Content starts

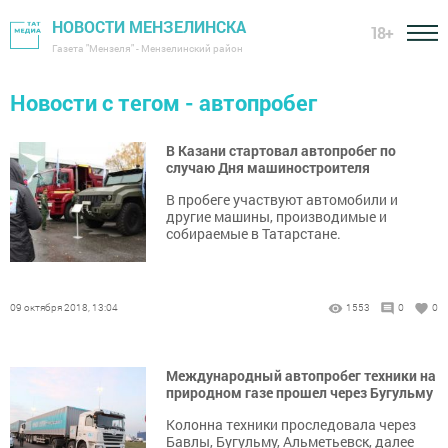
НОВОСТИ МЕНЗЕЛИНСКА
18+
Газета "Мензеля" - Мензелинский район
Новости с тегом - автопробег
В Казани стартовал автопробег по
случаю Дня машиностроителя
В пробеге участвуют автомобили и
другие машины, производимые и
собираемые в Татарстане.
09 октября 2018, 13:04
1553
0
0
Международный автопробег техники на
природном газе прошел через Бугульму
Колонна техники проследовала через
Бавлы, Бугульму, Альметьевск, далее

Content ends

▶ [Job] Skip every image and output the remaining records exactly.

▶ [Solved exercise]
НОВОСТИ МЕНЗЕЛИНСКА
18+
Газета "Мензеля" - Мензелинский район
Новости с тегом - автопробег
В Казани стартовал автопробег по
случаю Дня машиностроителя
В пробеге участвуют автомобили и
другие машины, производимые и
собираемые в Татарстане.
09 октября 2018, 13:04
1553
0
0
Международный автопробег техники на
природном газе прошел через Бугульму
Колонна техники проследовала через
Бавлы, Бугульму, Альметьевск, далее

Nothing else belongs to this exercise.